Zacznijmy od tego, że większość kobiet nie docenia własnej urody. Zgadza się, nawet ta koleżanka, której zazdroszczą wszystkie dziewczyny w pracy, ma jakieś kompleksy i z chęcią by coś zmieniła w swoim wyglądzie. Wciąż jeszcze większość z nas jest wychowywana w taki sposób, że z trudem przychodzi nam akceptacja własnego ciała. Bardzo często powodem do samokrytyki jest figura – a co za tym idzie, waga. To z kolei bywa przyczyną niezdrowego odchudzania się, przesadnych ćwiczeń czy dziwacznych diet, które mogą powodować problemy ze zdrowiem.
Ideał kobiecego piękna?
W tym momencie już z pewnością większość z nas zdaje sobie sprawę z tego banału – uniwersalny kanon piękna nie istnieje. Co nie przeszkadza jednak kobietom w znajdywaniu ideałów, do których próbują dążyć, czy to będą pośladki a la Kim Kardashian, tak zwana figura osy, czy szczupła i delikatna sylwetka Audrey Hepburn i Twiggy. Czy warto próbować dostosować się do jakiegoś wzorca atrakcyjności, który wyjątkowo podniósłby ocenę naszego wyglądu w oczach płci przeciwnej? Jak zwykle, odpowiedź brzmi nie, nie tylko dlatego, że relacja z własnym ciałem nie powinna się opierać na tym, jak odbierają je inni ludzie,
Kobieca sylwetka okiem naukowca
Niedawno opublikowano wyniki szeroko zakrojonego badania, które obejmowało heteroseksualnych mężczyzn wywodzących się z różnych kręgów kulturowych i różnych środowisk. Panowie mieli za zadanie ocenić atrakcyjność prezentowanych im kobiecych sylwetek. Okazało się, że niezależnie od preferencji co do wzrostu, wagi oraz wielkości biustu, mężczyźni jako najbardziej atrakcyjne wskazywali te panie, u których współczynnik stosunku obwodu talii do obwodu bioder wynosił w przybliżeniu 0,7. Tak więc, niezależnie od tego, czy jesteśmy drobne, czy puszyste, istotna okazała się odpowiednio węższa od bioder talia.

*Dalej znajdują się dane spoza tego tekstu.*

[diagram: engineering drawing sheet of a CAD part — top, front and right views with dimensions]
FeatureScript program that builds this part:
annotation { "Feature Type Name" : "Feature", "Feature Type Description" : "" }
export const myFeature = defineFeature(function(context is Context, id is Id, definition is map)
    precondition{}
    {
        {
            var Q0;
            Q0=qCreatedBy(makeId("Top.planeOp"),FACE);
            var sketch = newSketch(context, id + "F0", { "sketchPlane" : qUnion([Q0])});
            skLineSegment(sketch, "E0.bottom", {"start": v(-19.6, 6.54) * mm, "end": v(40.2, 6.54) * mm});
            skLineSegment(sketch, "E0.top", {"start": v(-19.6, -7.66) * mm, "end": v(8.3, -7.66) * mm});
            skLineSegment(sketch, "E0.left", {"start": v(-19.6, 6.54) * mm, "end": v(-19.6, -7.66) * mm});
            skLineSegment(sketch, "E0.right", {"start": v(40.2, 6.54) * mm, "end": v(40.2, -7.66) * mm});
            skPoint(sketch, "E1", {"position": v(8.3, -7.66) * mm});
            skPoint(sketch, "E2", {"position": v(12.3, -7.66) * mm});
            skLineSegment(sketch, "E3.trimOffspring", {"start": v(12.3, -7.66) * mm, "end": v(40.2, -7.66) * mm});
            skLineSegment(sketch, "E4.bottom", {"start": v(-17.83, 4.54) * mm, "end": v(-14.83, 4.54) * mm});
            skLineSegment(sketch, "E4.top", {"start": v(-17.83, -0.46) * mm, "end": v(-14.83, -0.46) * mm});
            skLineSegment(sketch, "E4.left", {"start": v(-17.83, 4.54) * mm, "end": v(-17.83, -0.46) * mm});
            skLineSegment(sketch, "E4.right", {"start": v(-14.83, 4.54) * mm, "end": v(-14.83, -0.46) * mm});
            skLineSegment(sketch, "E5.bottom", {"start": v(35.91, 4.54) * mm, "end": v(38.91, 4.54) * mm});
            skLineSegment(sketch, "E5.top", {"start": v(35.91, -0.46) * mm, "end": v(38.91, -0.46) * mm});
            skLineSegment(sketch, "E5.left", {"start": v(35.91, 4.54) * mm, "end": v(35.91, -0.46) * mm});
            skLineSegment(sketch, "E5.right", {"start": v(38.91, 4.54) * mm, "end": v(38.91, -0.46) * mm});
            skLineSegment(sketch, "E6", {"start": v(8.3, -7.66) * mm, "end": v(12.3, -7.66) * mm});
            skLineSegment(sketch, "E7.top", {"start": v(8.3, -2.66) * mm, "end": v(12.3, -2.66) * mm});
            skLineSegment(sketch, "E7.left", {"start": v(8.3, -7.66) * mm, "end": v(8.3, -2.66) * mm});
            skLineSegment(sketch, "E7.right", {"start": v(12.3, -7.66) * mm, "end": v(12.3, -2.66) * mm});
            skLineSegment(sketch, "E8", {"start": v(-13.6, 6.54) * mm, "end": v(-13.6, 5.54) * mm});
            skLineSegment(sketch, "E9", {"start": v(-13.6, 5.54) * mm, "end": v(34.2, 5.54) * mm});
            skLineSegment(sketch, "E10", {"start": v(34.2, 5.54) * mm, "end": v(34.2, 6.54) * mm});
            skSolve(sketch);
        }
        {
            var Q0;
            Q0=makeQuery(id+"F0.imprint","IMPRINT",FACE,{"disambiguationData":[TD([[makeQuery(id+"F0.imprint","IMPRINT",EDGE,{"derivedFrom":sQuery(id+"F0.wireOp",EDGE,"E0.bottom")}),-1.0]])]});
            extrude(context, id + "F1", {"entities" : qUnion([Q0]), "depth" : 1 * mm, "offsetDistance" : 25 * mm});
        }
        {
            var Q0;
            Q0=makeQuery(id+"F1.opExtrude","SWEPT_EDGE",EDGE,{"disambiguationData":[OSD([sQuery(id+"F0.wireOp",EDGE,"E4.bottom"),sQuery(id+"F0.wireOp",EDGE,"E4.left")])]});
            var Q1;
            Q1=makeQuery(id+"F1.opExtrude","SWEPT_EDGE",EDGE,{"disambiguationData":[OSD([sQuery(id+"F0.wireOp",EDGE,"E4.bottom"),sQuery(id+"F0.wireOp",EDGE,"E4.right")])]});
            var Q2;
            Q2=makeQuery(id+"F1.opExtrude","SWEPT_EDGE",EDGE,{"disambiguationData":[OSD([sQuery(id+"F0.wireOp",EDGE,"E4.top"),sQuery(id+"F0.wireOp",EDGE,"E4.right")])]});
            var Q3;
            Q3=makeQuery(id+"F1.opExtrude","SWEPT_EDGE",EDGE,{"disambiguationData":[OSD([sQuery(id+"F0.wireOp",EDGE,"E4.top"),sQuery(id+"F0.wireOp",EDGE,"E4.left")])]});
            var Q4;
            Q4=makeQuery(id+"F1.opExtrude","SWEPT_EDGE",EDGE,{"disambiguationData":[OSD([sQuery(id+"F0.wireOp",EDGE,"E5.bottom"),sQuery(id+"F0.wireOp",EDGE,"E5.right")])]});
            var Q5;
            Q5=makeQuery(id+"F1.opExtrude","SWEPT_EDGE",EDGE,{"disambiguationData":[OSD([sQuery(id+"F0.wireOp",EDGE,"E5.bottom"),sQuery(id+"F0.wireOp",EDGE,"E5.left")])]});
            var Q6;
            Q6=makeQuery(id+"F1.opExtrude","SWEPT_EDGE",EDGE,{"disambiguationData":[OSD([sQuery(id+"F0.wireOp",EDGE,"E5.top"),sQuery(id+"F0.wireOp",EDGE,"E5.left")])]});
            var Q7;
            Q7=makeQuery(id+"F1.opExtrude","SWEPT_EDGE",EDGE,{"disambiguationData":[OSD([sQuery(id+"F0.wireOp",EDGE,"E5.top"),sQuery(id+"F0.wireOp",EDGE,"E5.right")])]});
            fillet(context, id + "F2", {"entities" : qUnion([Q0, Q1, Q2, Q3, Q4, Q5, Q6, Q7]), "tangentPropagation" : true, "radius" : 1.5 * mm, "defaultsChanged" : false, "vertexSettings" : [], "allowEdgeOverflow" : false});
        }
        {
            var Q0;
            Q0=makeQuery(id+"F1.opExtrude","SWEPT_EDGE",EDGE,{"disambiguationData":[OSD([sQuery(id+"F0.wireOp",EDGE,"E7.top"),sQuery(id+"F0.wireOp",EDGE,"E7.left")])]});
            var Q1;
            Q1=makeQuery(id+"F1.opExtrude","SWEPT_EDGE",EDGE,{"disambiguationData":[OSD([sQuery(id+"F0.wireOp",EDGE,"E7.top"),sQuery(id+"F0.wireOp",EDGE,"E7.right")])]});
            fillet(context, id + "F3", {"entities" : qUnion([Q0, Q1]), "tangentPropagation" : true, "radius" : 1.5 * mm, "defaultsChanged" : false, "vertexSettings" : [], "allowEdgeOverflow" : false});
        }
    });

Zaprzyjaźnij się ze swoją figurą
Pożegnajmy się z nierealną figurą 90 – 60 – 90! Talia nadal ma być węższa od bioder, ale w bardziej naturalny sposób. Jeśli obiektywnie atrakcyjna sylwetka jest czymś, do czego dążymy, warto wiedzieć, że jest ona możliwa do osiągnięcia prostymi metodami, niewymagającymi katowania naszego ciała. Chcesz ukształtować ładną talię i zaokrąglone pośladki? Zacznij biegać dwa razy w tygodniu albo ćwicz jogę. Może nie zrzucisz od razu tych wszystkich kilogramów, które zostały po ciąży, ale ujędrnisz ciało i wzmocnisz mięśnie. Ważne jest, żeby polubić swoje ciało – a więc zacząć o nie dbać. Wygląd idzie w parze z samopoczuciem.